■ **Text shown**:
Or we can take a hypothetical example more applicable to nutrition: let’s say smoking is a confounder for the effect of red meat on CVD risk. We might then ask “what is the effect of red meat (<3 servings/week vs >3 servings/week) on CVD when adjusted for smoking”. To quantify this, we can make associations between 4 population strata; (1) high red meat eaters that smoke, (2) high red meat eaters that do not smoke, (3) low red meat eaters that smoke, and (4) low red meat eaters that do not smoke. Once we stratify the data into two or more levels of the confounding factor, it’s then possible to compute a weighted average of the risk ratios or odds ratios across strata, i.e. across subgroups defined by levels of the confounder. The Cochran-Mantel-Haenszel method is typically used to calculate the weighted average here, and the weighted average of risk ratios after stratification for confounder(s) is called the adjusted summary effect estimate.

If we relate this back to the fundamental problem of causality, we can say that we’re using a set of covariates—in this case only one covariate—to make different exposure groups more comparable in their ‘potential outcomes’ so that the exchangeability condition for causality is met. Thus, given a set of measured covariates—called “adjusting for” or “conditioning on” on a set of covariates—exchangeability applies much as it does with RCTs. Or to be technically correct, conditional exchangeability is said to apply, because exchangeability in observational research is reliant on whether we have conditioned on the covariates appropriately. Conditional exchangeability allows us to estimate the average causal effect within strata of covariates.

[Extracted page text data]
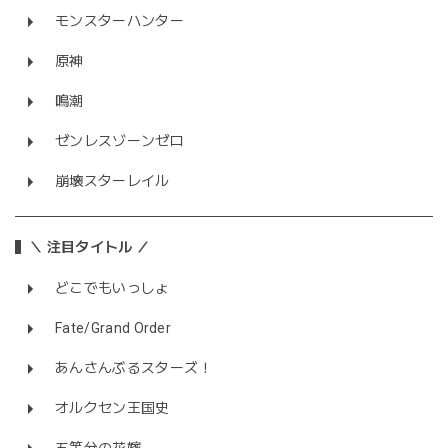
モンスターハンター
原神
鳴潮
ゼンレスゾーンゼロ
崩壊スターレイル
＼ 注目タイトル ／
どこでもいっしょ
Fate/Grand Order
あんさんぶるスターズ！
オルクセン王国史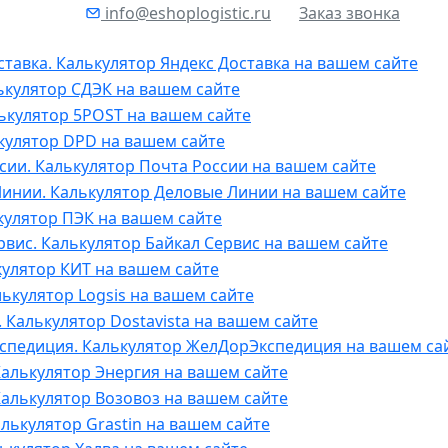
info@eshoplogistic.ru
Заказ звонка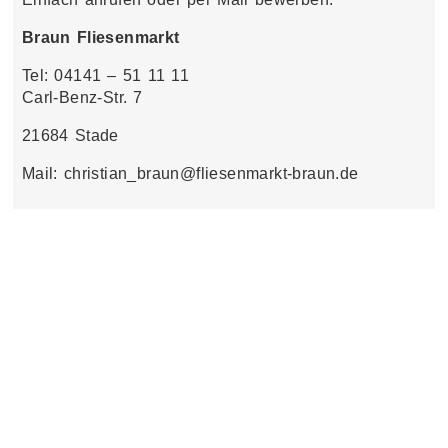
Braun Fliesenmarkt
Tel: 04141 – 51 11 11
Carl-Benz-Str. 7
21684 Stade
Mail: christian_braun@fliesenmarkt-braun.de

■ **Study questions**:
**a.** From the text on adjusting for confounders, return the part between "If we relate" and "strata of covariates.", inclusive.
**b.** Answer these questions from the text on adjusting for confounders:
(i) What two levels of red meat intake does the hypothetical example compare?
(ii) Which method is typically used to calculate the weighted average across strata?
(iii) What does conditional exchangeability allow us to estimate?

■ **Exercise responses**:
**a.**
If we relate this back to the fundamental problem of causality, we can say that we’re using a set of covariates—in this case only one covariate—to make different exposure groups more comparable in their ‘potential outcomes’ so that the exchangeability condition for causality is met. Thus, given a set of measured covariates—called “adjusting for” or “conditioning on” on a set of covariates—exchangeability applies much as it does with RCTs. Or to be technically correct, conditional exchangeability is said to apply, because exchangeability in observational research is reliant on whether we have conditioned on the covariates appropriately. Conditional exchangeability allows us to estimate the average causal effect within strata of covariates.

**b.**
(i) Fewer than 3 servings per week versus more than 3 servings per week
(ii) The Cochran-Mantel-Haenszel method
(iii) The average causal effect within strata of covariates